Another friend runs his own wasteland shop, offering goods for trade. He’ll cut anyone who can bring him dog food a discount — he loves the stuff and his turrets and party stand as a deterrent against anyone who might see his shop as a target. At one point, a brawl between two gangs broke out near his shop, and one of them called a nuke down on the other. We stood on the roof of the trading post and the nearby hills, watching in awe as we saw our first nuke fall.

Bethesda Game Works/Bethesda Software via Polygon

Later in the night, we talked to some of those high level players, and they shared the location of a secret Enclave bunker. That took up the next few hours of our life, and we navigated through laser fields and Deathclaws to uncover the remains of the American government, beckoning us to join them as the new elite of the wasteland.

All of this sounds fantastic, and all of these experiences were a genuine blast. On some nights, and at times, these stories happened fast and furious, with back to back hits of good content that was easy to navigate and fun. Then there were nights where nothing happened except touring my friend’s new base, maybe doing an event, and looking through perk cards.
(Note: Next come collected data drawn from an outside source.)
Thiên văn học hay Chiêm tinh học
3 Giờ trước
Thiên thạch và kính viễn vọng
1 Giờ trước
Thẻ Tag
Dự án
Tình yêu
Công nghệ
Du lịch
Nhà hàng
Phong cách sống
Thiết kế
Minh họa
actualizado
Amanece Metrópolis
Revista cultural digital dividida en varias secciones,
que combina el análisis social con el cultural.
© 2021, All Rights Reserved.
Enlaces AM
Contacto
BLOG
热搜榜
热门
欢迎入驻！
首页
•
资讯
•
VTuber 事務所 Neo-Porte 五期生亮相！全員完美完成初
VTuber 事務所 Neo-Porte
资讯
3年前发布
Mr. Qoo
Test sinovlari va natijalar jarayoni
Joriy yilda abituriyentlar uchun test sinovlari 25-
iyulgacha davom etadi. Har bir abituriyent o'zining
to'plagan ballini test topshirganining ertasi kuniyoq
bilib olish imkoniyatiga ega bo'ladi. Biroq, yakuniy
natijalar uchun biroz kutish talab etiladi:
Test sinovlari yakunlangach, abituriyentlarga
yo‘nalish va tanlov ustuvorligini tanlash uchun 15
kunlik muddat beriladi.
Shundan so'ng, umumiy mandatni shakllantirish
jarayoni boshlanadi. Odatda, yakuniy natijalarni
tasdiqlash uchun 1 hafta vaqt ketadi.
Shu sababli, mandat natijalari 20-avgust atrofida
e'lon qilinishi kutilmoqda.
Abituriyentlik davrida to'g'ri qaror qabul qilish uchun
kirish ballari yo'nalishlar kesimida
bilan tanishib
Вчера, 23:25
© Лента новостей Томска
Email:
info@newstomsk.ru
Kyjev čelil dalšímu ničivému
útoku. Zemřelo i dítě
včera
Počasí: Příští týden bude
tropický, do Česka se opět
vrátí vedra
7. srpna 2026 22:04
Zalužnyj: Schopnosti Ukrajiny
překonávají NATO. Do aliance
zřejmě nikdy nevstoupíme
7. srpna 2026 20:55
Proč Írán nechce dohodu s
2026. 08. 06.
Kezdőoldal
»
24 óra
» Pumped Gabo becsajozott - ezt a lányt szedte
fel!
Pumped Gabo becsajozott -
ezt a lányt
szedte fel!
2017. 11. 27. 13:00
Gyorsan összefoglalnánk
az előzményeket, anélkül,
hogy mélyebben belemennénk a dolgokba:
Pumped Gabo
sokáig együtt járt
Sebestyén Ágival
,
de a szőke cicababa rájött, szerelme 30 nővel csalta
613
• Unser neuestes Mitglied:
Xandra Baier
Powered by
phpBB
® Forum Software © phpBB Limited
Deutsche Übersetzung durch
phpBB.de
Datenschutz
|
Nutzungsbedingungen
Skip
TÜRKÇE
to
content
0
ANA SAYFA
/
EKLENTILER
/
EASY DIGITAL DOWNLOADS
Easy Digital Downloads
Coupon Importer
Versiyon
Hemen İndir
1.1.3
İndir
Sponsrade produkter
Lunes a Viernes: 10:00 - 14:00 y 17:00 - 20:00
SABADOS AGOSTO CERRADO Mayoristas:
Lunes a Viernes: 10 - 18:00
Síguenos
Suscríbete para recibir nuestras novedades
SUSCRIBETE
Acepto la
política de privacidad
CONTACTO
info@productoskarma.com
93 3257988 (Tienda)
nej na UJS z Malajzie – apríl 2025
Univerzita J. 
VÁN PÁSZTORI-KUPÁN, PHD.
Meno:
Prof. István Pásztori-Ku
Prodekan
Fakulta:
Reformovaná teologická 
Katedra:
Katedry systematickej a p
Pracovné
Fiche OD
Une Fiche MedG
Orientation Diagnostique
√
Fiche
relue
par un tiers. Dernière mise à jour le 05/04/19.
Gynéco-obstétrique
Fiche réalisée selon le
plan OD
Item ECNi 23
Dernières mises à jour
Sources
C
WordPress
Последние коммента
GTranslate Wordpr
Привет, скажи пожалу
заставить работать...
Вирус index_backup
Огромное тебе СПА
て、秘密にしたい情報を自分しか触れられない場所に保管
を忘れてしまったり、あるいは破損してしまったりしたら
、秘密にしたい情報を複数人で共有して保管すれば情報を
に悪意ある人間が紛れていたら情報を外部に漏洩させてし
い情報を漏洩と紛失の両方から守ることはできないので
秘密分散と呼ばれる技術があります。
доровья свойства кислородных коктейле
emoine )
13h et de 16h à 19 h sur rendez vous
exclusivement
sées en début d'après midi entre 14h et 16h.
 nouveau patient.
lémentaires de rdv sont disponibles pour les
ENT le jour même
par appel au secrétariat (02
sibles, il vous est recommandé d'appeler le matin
This is where the split thesis of Fallout 76 causes the experience to struggle. You can do a bunch of everything, but it’s hard to intensely focus on one thing. (If you decide not to base build, for instance, it’s going to kneecap the rest of your progress. If you choose not to PVP or engage with other players, your wasteland experience is going to be significantly more lonely). It’s fine to have a varied experience, but none of these systems feel complete or especially polished; it’s a smorgasbord of content, but none of it feels like the point of playing Fallout 76. It’s just there, and you have to wrestle the system to get the fun out of it.

Three players pose around the corpse of a fallen Yao Guai in Fallout 76
The upper crust elite of Fallout 76 can indulge in a bit of trophy hunting
Bethesda Game Works/Bethesda Software via Polygon

Because the game is so big and vast, without one strong path for a player to follow, it’s hard to understand what actions result in the difference between a good game session and a rough one. Chasing down other players can result in having a good time... or they can just cuss at you and wander off. The story content varies wildly, from poorly voiced audio logs from dead people I don’t care about to intriguing mysteries set in fascinating locales. Is there a way to tell the difference in game between which is which before you commit to a dungeon crawl? No, not really!

Fallout: New Vegas was a title focused around gambling on the New Vegas Strip, but Fallout 76 is the game where the core experience seems focused on gambling. The game varies wildly in quality; at its best, it’s something I could heartily recommend to fans of Fallout or social games. The problem is the game at its worst, and how long those stretches of worst take up.

Sometimes I feel like I’m in one of those Vault experiments myself, and I’m the rat pushing the big red button and hoping for a reward. Sometimes the game gives me the sugar water of good, working fun, and oh, is it sweet to behold. Other times, I sit in the maze, hammering that big red button and waiting for the payoff that never quite comes. I have high hopes for Fallout 76, but its hard to share those hopes with others when it takes so much digging to find them.